新型コロナで注目のテレワーク…「サイバー攻撃」とどう戦うか

見えない攻撃から身を守るために
武井 洋介 プロフィール

単純なSOCアウトソースにも限界が

近年、お客様からのご要望で多いものの一つに「人」が挙げられる。上記のようなセキュリティ対策を実施し、機能を維持するとともに、検知・対応・復旧を行うための人員を抱え、維持することが大変なためアウトソースしたいというものである。

実際セキュリティ対策が増えるほど、ログやアラートは増加し、従来のセキュリティマネジメントサービスでも捌ききれない業務量になりつつあり、その膨大な情報量の中から本当に対処が必要な事象を的確に捉えることが難しくなっている。

人口の減少と相まって、人力でこのような業務を賄っていくことは現時点ですでにかなり厳しい状況と考えられる。これは外部の専門家へのアウトソースだけに頼る方法でも解決は難しい。
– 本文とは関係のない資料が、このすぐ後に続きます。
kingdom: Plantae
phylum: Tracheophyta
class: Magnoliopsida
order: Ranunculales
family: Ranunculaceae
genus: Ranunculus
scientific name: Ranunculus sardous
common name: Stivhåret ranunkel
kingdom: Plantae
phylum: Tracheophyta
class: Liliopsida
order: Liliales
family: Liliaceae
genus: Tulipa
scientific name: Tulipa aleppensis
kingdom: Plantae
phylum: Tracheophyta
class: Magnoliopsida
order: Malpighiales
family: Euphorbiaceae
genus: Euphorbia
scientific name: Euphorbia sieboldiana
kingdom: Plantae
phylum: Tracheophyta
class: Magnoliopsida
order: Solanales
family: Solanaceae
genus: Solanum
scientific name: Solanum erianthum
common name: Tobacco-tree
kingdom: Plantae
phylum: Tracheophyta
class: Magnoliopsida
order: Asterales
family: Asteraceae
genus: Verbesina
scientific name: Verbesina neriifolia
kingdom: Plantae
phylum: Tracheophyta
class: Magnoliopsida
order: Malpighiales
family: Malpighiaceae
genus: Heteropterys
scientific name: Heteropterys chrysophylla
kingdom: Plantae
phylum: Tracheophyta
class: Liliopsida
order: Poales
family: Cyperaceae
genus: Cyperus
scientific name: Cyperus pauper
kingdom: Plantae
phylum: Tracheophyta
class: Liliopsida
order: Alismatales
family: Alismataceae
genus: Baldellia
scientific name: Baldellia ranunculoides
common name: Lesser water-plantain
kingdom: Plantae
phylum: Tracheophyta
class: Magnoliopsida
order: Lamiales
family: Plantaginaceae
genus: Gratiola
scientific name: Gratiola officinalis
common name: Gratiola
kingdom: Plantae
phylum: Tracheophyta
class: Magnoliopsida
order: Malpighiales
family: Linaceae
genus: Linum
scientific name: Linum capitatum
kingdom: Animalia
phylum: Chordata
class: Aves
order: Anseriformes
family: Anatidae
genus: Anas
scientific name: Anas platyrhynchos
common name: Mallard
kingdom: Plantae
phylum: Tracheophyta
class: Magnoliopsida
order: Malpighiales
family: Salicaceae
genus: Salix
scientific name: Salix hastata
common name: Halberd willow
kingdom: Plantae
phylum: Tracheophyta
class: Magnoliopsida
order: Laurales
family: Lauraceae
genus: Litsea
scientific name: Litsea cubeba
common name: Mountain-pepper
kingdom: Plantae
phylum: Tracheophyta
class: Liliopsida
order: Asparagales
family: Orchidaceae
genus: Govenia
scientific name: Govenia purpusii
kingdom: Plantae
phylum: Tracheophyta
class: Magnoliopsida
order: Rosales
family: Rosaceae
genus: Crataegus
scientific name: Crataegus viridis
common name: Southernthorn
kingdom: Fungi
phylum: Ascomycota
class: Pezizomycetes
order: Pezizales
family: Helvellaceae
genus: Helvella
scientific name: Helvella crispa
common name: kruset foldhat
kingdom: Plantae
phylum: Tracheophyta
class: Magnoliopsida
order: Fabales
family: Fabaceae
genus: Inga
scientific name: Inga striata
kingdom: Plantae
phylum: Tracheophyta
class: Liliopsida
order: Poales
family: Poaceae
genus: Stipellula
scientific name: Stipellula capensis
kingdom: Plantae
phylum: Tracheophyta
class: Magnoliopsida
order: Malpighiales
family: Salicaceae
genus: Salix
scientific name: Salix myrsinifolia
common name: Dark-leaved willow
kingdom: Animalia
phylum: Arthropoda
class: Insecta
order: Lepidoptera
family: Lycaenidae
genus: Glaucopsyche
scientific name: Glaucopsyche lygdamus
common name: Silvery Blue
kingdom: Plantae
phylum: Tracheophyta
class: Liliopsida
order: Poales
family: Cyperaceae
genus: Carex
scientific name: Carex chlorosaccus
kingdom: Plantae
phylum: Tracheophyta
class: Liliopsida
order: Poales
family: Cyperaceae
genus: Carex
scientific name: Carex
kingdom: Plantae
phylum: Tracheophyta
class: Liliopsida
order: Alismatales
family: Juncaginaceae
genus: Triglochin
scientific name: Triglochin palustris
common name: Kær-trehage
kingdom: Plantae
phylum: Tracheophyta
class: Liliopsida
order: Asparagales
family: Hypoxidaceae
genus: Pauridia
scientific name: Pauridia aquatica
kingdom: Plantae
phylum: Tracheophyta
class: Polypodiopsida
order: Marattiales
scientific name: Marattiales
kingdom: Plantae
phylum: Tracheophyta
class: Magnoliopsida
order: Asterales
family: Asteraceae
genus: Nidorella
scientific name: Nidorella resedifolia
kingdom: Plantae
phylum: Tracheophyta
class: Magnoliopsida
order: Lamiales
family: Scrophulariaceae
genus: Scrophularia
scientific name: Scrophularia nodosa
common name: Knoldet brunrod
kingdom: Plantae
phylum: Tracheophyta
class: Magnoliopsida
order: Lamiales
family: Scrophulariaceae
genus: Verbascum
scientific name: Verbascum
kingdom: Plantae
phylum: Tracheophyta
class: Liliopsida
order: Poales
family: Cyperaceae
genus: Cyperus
初期段階のログやアラートを切り分ける作業から、切り分けに関連する基本的な調査作業あたりまではある程度パターン化・提携作業化できる部分がある。ここはSOARなどの技術を用いて自動化することで調査対象を絞り込み、その結果を判断するといった作業に人のリソースを適用していく必要があるだろう。

 

結果の判断を行うためには、自社内の組織や環境、システムに精通した人財が欠かせない。初動の自動化を進めつつ、社内環境の知識を持つ人財とインシデント対応スキルを持つ人財(外部専門家へのアウトソースを含む)の組み合わせでセキュリティマネジメントを行っていく時代が来ている。